Present the lines from the line with "List the labels" to the line with "Reading left to" as a numbered list, leaving out blank lines.

Entries supplied:
◆ ◆ ◆
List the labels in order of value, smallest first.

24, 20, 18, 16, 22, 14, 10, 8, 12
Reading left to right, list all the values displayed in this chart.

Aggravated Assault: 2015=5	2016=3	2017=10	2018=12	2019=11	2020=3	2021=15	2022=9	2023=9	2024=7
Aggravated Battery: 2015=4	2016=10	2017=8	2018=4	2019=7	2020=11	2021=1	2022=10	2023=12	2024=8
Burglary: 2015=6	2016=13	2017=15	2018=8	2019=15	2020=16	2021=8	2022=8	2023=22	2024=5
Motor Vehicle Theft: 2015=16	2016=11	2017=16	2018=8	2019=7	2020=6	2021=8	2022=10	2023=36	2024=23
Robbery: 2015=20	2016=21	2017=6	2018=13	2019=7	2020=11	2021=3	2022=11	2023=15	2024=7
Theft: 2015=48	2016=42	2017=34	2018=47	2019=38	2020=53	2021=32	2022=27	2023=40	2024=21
◆ ◆ ◆
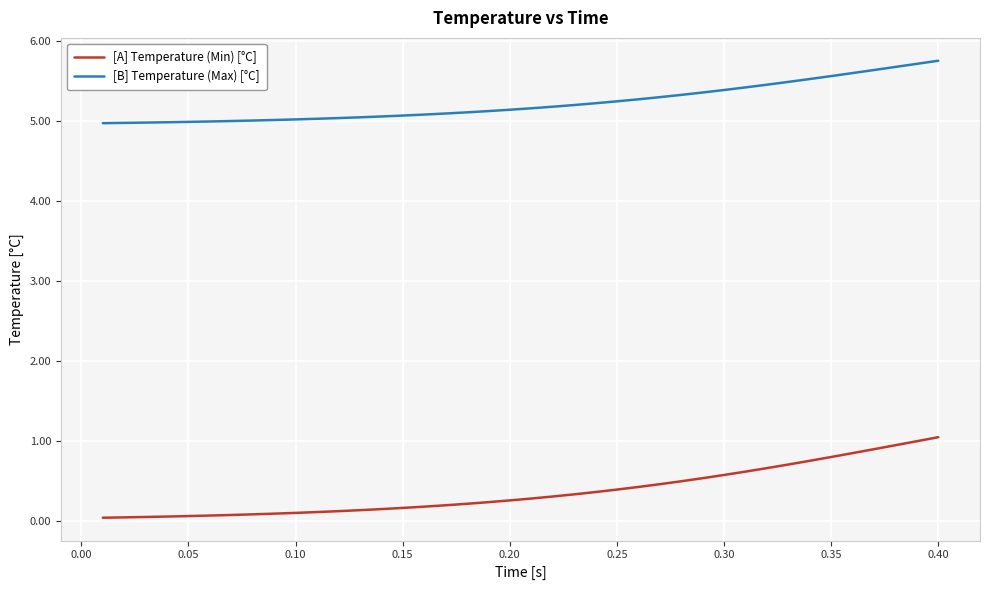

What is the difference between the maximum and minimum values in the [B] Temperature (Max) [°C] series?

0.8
◆ ◆ ◆
Your solution:
1. List the labels in order of value, smallest first.
2. 24, 20, 18, 16, 22, 14, 10, 8, 12
3. Reading left to right, list all the values displayed in this chart.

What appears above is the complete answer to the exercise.